* ACTIVITY *
Only certain lines below are wanted: those starting at the line containing "part: (925, 1558) -> (603, 1353), size x1.43" and ending at the line containing "part: (1323, 1558) -> (957, 1353), size x1.43", both included, each retyped exactly.

* DATA EXTRACTS *
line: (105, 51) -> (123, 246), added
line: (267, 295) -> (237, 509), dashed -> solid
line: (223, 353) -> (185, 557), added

==

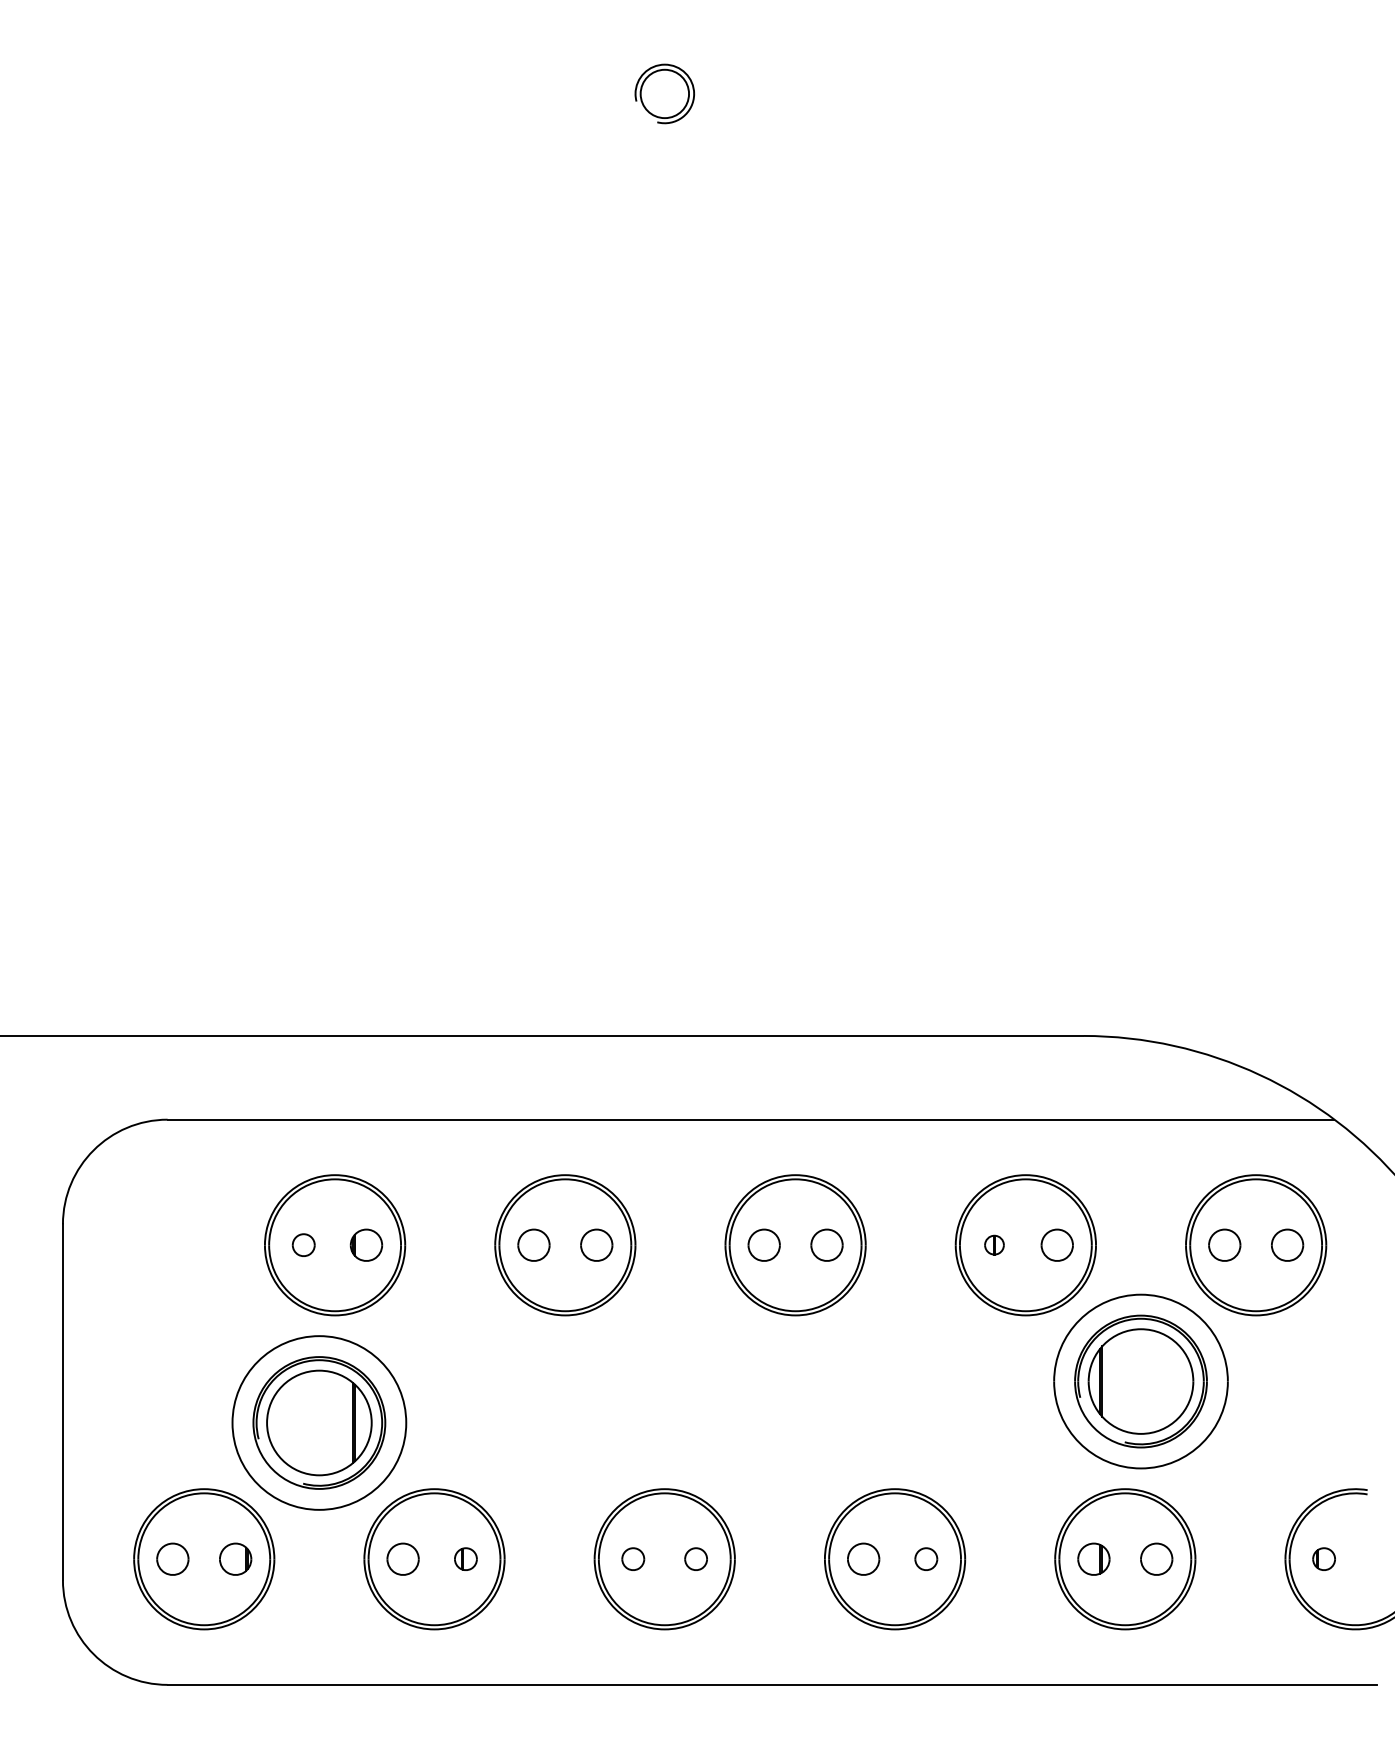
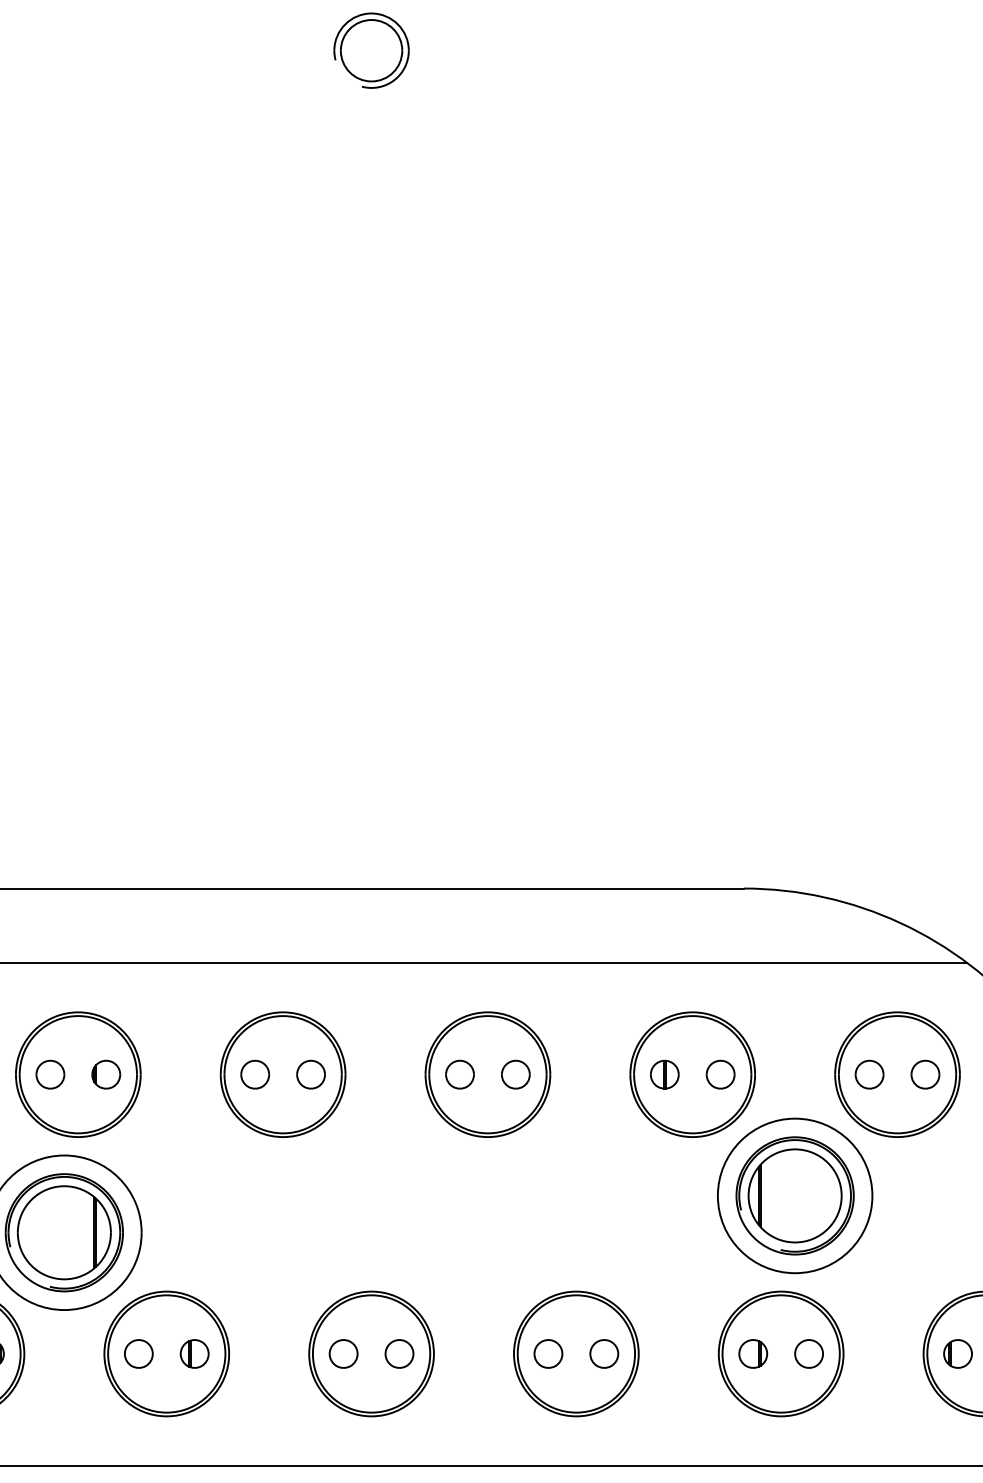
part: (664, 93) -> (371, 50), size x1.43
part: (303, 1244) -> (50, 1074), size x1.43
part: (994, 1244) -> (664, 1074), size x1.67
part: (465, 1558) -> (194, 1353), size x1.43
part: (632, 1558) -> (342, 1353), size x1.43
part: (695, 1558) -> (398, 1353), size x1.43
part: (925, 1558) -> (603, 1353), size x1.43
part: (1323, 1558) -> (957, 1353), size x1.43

* WRITTEN RESPONSE *
part: (925, 1558) -> (603, 1353), size x1.43
part: (1323, 1558) -> (957, 1353), size x1.43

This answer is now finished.